A conflict sweeping the Middle East has emptied the region’s skies, compelling airlines to adopt extensive rerouting measures and leaving a huge gap in what is normally a bustling segment of global airspace.
With Israel and the United States striking Iran repeatedly, and Tehran answering with successive missile and drone salvos, carriers have been forced to steer their passenger aircraft away from the Gulf or face the danger of a disastrous incident.
How did the airspace become unavailable?
The world’s airspace is divided into Flight Information Regions (FIRs), which generally correspond to national borders. Each government oversees the FIR above its territory, providing air‑traffic services.
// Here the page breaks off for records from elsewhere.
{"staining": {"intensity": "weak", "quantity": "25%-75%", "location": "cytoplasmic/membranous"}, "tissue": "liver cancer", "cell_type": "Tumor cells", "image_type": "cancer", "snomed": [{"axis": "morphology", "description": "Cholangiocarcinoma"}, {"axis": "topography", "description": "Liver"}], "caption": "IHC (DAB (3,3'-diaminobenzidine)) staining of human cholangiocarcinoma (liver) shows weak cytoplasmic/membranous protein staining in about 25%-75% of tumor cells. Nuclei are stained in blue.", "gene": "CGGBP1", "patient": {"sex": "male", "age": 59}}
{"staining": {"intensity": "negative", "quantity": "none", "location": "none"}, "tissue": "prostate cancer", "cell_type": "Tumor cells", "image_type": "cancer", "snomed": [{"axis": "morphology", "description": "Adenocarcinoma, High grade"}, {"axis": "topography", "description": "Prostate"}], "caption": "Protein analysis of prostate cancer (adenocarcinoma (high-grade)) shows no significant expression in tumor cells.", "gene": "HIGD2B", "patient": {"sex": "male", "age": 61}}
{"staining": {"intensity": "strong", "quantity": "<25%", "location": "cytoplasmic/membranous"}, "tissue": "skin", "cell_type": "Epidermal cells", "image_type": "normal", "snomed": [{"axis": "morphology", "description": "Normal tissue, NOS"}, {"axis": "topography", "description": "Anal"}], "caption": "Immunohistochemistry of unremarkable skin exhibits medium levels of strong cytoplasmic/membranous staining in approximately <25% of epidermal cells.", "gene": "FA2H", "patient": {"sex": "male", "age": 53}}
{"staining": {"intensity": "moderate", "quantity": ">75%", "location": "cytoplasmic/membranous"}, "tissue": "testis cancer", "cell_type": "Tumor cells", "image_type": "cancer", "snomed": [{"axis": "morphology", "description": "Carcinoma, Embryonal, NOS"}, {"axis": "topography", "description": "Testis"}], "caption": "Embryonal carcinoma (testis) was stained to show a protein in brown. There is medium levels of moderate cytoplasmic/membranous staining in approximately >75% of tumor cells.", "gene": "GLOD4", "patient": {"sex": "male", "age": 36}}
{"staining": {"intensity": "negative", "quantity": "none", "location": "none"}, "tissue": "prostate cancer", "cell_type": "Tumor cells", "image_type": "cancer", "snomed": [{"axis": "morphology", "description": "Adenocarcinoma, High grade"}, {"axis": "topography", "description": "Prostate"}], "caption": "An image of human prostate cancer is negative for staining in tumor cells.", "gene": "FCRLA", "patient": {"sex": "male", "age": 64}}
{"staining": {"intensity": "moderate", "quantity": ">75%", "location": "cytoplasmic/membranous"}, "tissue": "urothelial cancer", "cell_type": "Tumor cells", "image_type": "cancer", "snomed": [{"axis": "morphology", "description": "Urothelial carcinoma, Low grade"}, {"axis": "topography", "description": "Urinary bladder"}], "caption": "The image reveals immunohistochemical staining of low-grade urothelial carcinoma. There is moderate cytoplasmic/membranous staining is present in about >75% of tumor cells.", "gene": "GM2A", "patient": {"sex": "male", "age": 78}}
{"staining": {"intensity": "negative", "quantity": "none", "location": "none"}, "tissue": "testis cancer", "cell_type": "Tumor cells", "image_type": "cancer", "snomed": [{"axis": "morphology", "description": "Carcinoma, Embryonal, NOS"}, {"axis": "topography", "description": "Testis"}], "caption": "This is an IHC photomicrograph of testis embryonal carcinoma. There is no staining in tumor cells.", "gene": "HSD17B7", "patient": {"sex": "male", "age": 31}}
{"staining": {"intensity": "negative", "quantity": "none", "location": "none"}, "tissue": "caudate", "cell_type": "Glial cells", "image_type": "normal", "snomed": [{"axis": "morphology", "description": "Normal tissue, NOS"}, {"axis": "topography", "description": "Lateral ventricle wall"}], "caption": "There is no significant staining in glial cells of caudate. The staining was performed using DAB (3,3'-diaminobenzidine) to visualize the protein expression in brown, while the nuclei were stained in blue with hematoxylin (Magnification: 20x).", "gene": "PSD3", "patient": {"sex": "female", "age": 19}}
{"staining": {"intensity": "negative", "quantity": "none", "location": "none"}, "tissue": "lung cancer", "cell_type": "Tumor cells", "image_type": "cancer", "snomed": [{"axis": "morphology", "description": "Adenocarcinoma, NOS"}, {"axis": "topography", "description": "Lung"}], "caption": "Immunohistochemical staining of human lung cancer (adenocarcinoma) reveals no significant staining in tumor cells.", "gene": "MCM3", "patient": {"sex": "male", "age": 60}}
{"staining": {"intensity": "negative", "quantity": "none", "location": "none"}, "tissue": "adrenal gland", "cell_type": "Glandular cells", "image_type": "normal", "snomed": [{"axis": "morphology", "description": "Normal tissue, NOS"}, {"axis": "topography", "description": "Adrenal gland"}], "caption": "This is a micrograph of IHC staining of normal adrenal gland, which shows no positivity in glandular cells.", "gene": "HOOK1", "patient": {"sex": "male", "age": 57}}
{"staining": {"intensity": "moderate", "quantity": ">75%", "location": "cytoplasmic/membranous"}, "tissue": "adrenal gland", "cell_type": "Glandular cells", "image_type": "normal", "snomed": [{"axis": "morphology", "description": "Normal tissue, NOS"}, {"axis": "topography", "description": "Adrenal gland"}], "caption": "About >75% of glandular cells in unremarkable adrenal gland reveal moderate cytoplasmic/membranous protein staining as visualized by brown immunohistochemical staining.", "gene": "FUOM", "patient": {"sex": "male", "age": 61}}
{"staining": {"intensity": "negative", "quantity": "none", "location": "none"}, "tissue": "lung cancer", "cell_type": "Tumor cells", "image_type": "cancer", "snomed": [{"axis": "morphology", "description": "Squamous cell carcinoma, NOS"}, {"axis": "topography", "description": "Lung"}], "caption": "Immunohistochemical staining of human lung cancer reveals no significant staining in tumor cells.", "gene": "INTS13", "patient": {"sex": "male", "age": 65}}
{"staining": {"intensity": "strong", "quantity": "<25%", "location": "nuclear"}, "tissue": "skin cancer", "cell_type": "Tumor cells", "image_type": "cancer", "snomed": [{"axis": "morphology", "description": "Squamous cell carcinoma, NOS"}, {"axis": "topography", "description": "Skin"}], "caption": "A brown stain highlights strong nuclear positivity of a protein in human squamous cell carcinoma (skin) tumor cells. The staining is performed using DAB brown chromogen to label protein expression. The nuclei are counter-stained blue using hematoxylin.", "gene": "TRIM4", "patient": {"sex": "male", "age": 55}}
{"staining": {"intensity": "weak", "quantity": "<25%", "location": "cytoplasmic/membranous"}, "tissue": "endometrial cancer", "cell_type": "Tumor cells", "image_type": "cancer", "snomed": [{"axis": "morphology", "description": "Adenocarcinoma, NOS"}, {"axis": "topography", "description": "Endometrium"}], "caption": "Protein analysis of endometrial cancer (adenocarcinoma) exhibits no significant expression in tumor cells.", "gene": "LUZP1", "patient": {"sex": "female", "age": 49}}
In an extreme case such as a regional war, authorities inform pilots that they are limiting or shutting down their FIRs by issuing a NOTAM – a Notice to Air Missions. Several Middle‑Eastern FIRs have been closed since the bombardments began, creating a void of roughly 2.8 million sq km (1.08 million sq mi).
It is not only governments that produce empty skies. Airlines decide where not to fly based on a range of considerations, including alerts from the states where they are registered (for example, the United Kingdom for British Airways or India for Air India) and whether their insurers will cover a flight over hazardous zones. Dispatch teams monitor developments continuously to chart safe routes.
“In the end, the decision about whether a piece of airspace is safe to fly your passengers through it is that of the airline and the airline’s dispatchers, depending on the level of risk,” explains former British military pilot and aviation analyst David Learmount. This clarifies the situation over Lebanon, which is being hammered by Israeli strikes. Although Lebanon’s FIR has not been formally closed, most carriers avoid it.
What have airlines done?
Major routes that link Europe, Africa and Asia via the Middle East have been altered dramatically.
When the bombings started on Saturday, airlines were able to begin rerouting immediately, as contingency plans for years had already mapped alternative paths that bypass certain hot‑spot nations. In many cases, aircraft already had these routes programmed into their navigation systems.
Two principal detour options have surfaced – one that arcs northward through the Caucasus while staying beneath Ukraine’s closed airspace, and another that channels traffic southward via Egypt, as well as Saudi Arabia and Oman, which are also experiencing sporadic attacks.
These corridors are absorbing the displaced traffic but are also creating a bottleneck, which explains the growing number of delays and cancellations.
“This problem is not getting better, it’s getting worse,” said Learmount. “You can see the patterns of the way aircraft are going.